Work task.
Every record is to be copied unchanged, except that its pictures are removed.

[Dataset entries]
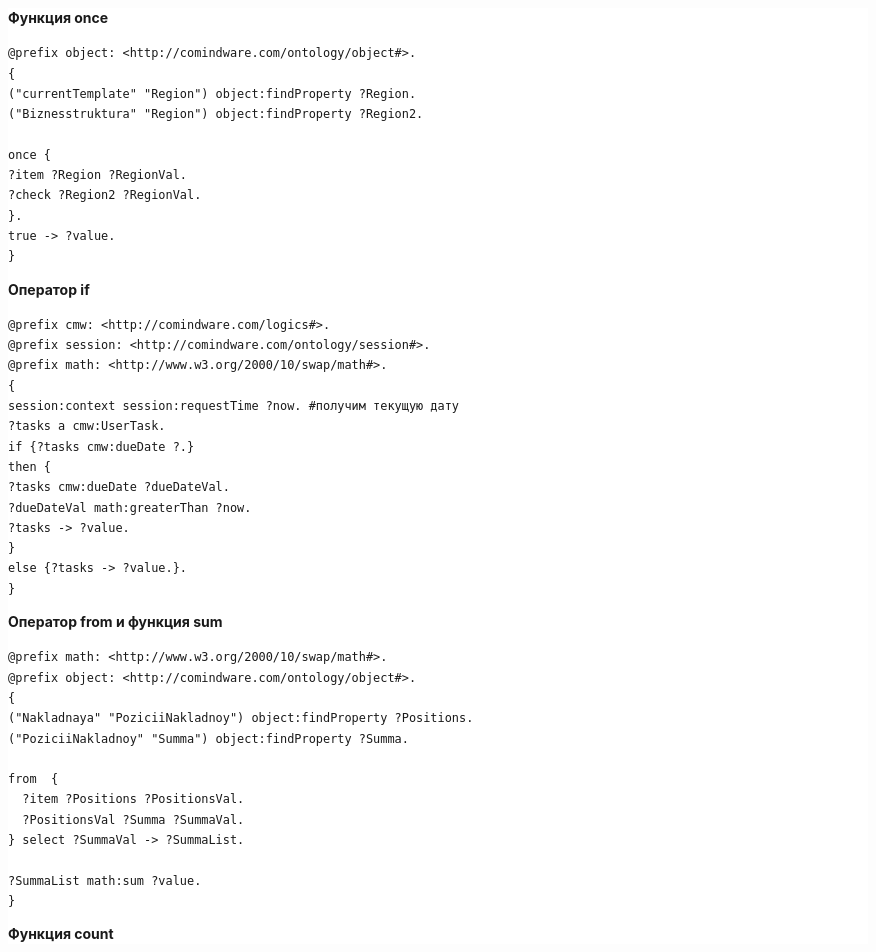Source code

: **Функция once**

```
@prefix object: <http://comindware.com/ontology/object#>.
{
("currentTemplate" "Region") object:findProperty ?Region.
("Biznesstruktura" "Region") object:findProperty ?Region2.

once {
?item ?Region ?RegionVal.
?check ?Region2 ?RegionVal.
}.
true -> ?value.
}
```

**Оператор if**

```
@prefix cmw: <http://comindware.com/logics#>.
@prefix session: <http://comindware.com/ontology/session#>.
@prefix math: <http://www.w3.org/2000/10/swap/math#>.
{
session:context session:requestTime ?now. #получим текущую дату
?tasks a cmw:UserTask.
if {?tasks cmw:dueDate ?.}
then {
?tasks cmw:dueDate ?dueDateVal.
?dueDateVal math:greaterThan ?now.
?tasks -> ?value.
}
else {?tasks -> ?value.}.
}

```

**Оператор from и функция sum**

```
@prefix math: <http://www.w3.org/2000/10/swap/math#>.
@prefix object: <http://comindware.com/ontology/object#>.
{
("Nakladnaya" "PoziciiNakladnoy") object:findProperty ?Positions.
("PoziciiNakladnoy" "Summa") object:findProperty ?Summa.

from  {
  ?item ?Positions ?PositionsVal.
  ?PositionsVal ?Summa ?SummaVal.
} select ?SummaVal -> ?SummaList.

?SummaList math:sum ?value.
}
```

**Функция count**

Expected answer.
Source code

: **Функция once**

```
@prefix object: <http://comindware.com/ontology/object#>.
{
("currentTemplate" "Region") object:findProperty ?Region.
("Biznesstruktura" "Region") object:findProperty ?Region2.

once {
?item ?Region ?RegionVal.
?check ?Region2 ?RegionVal.
}.
true -> ?value.
}
```

**Оператор if**

```
@prefix cmw: <http://comindware.com/logics#>.
@prefix session: <http://comindware.com/ontology/session#>.
@prefix math: <http://www.w3.org/2000/10/swap/math#>.
{
session:context session:requestTime ?now. #получим текущую дату
?tasks a cmw:UserTask.
if {?tasks cmw:dueDate ?.}
then {
?tasks cmw:dueDate ?dueDateVal.
?dueDateVal math:greaterThan ?now.
?tasks -> ?value.
}
else {?tasks -> ?value.}.
}

```

**Оператор from и функция sum**

```
@prefix math: <http://www.w3.org/2000/10/swap/math#>.
@prefix object: <http://comindware.com/ontology/object#>.
{
("Nakladnaya" "PoziciiNakladnoy") object:findProperty ?Positions.
("PoziciiNakladnoy" "Summa") object:findProperty ?Summa.

from  {
  ?item ?Positions ?PositionsVal.
  ?PositionsVal ?Summa ?SummaVal.
} select ?SummaVal -> ?SummaList.

?SummaList math:sum ?value.
}
```

**Функция count**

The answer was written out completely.